November 14, 2013
by Marcy Oster
KARNEI SHOMRON, Israel – In the last two weeks, Israeli police have arrested at least 10 Jewish men for praying on the Temple Mount. The arrests did not involve a full-blown prayers service, those arrested were silently mouthing the words to Jewish prayers as they walked on the Temple Mount, the holiest place in the world to Jews.
Jews should be allowed to pray on the Temple Mount. And they should not have to do it on the sly as they do now – some, under the watchful eye of the police and Arab bystanders, pretend to have a conversation when what they are really doing is reciting prayers, while others grab quick moments when no one is looking to utter a short phrase or two from Psalms.
To add insult to injury, a group of Muslim women sits atop the Temple Mount when Jewish groups are permitted to visit, shouting catcalls and slurs for the duration, making the visit unpleasant.
Even though Israel's Supreme Court has upheld Jewish prayer rights on the Temple Mount, Jews generally are not permitted to pray or bring ritual objects there in order to avoid confrontation with Muslim worshipers at the Al-Aksa Mosque, Islam’s third holiest site. The Muslim Wakf, the Muslim religious administration charged with managing the Temple Mount site, oversees the site.
The Wakf has overseen the Temple Mount since 1187. When Israel retook the Temple Mount in June 1967, Israel agreed not to rock the boat and to leave the administration of the holy site with the Wakf.
That was a mistake.
A bill proposed earlier this month by the Jewish Home Party would set regular hours for Jewish prayer on the Temple Mount. That seems fair. I do not know if Muslims would be removed from the site during the Jewish prayer hours, though I think the site is big enough for both groups of worshippers. It certainly would be a great way to test the spirit of cooperativeness that would be needed under a peace deal, which should ensure that Jews have access to our holy sites in eastern Jerusalem.

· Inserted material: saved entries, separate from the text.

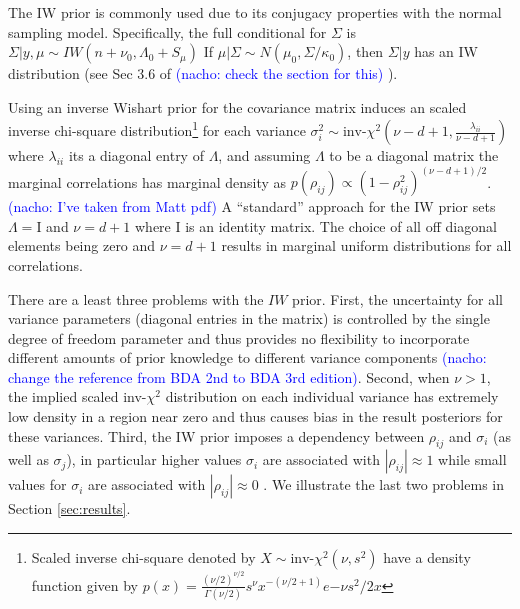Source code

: \documentclass[a4paper]{article}
\newcommand{\nacho}[1]{\textcolor{blue}{(nacho: #1)}}
\newcommand{\I}{\mathrm{I}}
\begin{document}
The IW prior is commonly used due to its conjugacy properties with the normal sampling model. Specifically, the full conditional for $\Sigma$ is $\Sigma \vert y,\mu \sim IW(n+\nu_0, \Lambda_0+S_\mu)$ If $\mu|\Sigma \sim N(\mu_0,\Sigma/\kappa_0)$, then $\Sigma|y$ has an IW distribution (see Sec 3.6 of \cite{bda2013} \nacho{check the section for this} ). 

Using an inverse Wishart prior for the covariance matrix induces an scaled inverse chi-square distribution\footnote{Scaled inverse chi-square denoted by $X \sim \mbox{inv-}\chi^2(\nu, s^2)$ have a density function given by $p(x) =  \frac{(\nu/2)^{\nu/2}} {\Gamma(\nu/2)} s^{\nu}x^{-(\nu/2 + 1)} e{-\nu s^2 / 2x} $} for each variance $\sigma_i^2\sim \mbox{inv-}\chi^2(\nu - d + 1, \frac{\lambda_{ii}}{\nu-d+1} )$ where $\lambda_{ii}$ its a diagonal entry of $\Lambda$, and assuming $\Lambda$ to be a diagonal matrix the marginal correlations has marginal density as $p(\rho_{ij}) \propto (1 - \rho_{ij}^2)^{(\nu - d + 1)/2}$. \nacho{I've taken from Matt pdf} A ``standard'' approach for the IW prior sets $\Lambda=\I$ and $\nu=d+1$ where $\I$ is an identity matrix. The choice of all off diagonal elements being zero and $\nu=d+1$ results in marginal uniform distributions for all correlations.

There are a least three problems with the $IW$ prior. First, the uncertainty for all variance parameters (diagonal entries in the matrix) is controlled by the single degree of freedom parameter and thus provides no flexibility to incorporate different amounts of prior knowledge to different variance components \citep{bda2013} \nacho{change the reference from BDA 2nd to BDA 3rd edition}. Second, when $\nu>1$, the implied scaled inv-$\chi^2$ distribution on each individual variance has extremely low density in a region near zero and thus causes bias in the result posteriors for these variances. Third, the IW prior imposes a dependency between $\rho_{ij}$ and $\sigma_i$ (as well as $\sigma_j$), in particular higher values $\sigma_i$ are associated with $|\rho_{ij}|\approx 1$ while small values for $\sigma_i$ are associated with $|\rho_{ij}|\approx 0$ \citep{visualize}.  We illustrate the last two problems in Section \ref{sec:results}.

\end{document}
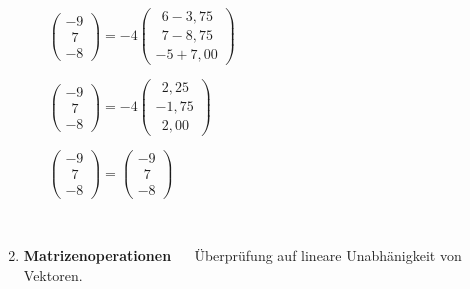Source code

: \documentclass[10pt,ngerman]{scrartcl}
\begin{document}
\begin{enumerate}[1.]
\begin{enumerate}[(a)]
	\begin{math}\begin{pmatrix}-9 \\ ~~7 \\ -8\end{pmatrix} = - 4 \begin{pmatrix}~~6-3,75 \\ ~~7-8,75 \\ -5+7,00\end{pmatrix}\end{math}\newline
	
	\begin{math}\begin{pmatrix}-9 \\ ~~7 \\ -8\end{pmatrix} = - 4 \begin{pmatrix}~~2,25 \\ -1,75 \\ ~~2,00\end{pmatrix}\end{math}\newline
	
	\begin{math}\begin{pmatrix}-9 \\ ~~7 \\ -8\end{pmatrix} = \begin{pmatrix}-9 \\ ~~7 \\ -8\end{pmatrix}\end{math}\newline
	
	\end{enumerate}
	
	~\newline~	
	
	
\item \textbf{Matrizenoperationen}
	    ~\newline~\newline
	    Überprüfung auf lineare Unabhänigkeit von Vektoren.
	    ~\newline~
	    

\end{enumerate}
\end{document}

But if a recent Knesset committee meeting is any indication, I would be very wary of any deal with the Palestinians.
During the meeting last week of the Knesset Committee for the Interior, Arab-Israeli lawmakers – yes, citizens of Israel democratically elected to serve in the government – objected to Jewish access to the Temple Mount, and rejected Jewish claims to the holy site. They also threatened a third Intifada, or Arab uprising, over the concept.
“There is no such thing as the Temple Mount, there is only the al-Aksa Mosque,” Arab lawmaker Jamal Zahalke of the Balad Party said. “The second Intifada broke out because of Al Aksa and the third intifada will break out because of you,” Ahmed Tibi of the United Arab List said before he was ejected from the meeting for incitement.
I would be remiss if I did not mention that the Chief Rabbinate of Israel objects to Jewish visitation on the Temple Mount out of concern that visitors will step in the area of the holy of holies, prohibited for all Jews but the Kohen Gadol on Yom Kippur in the time of the Holy Temple. But many respected rabbis have outlined parameters for visiting the Temple Mount that are believed to comport with Jewish law.
And those Jews who want to pray on the Temple Mount should be allowed to without fear of arrest.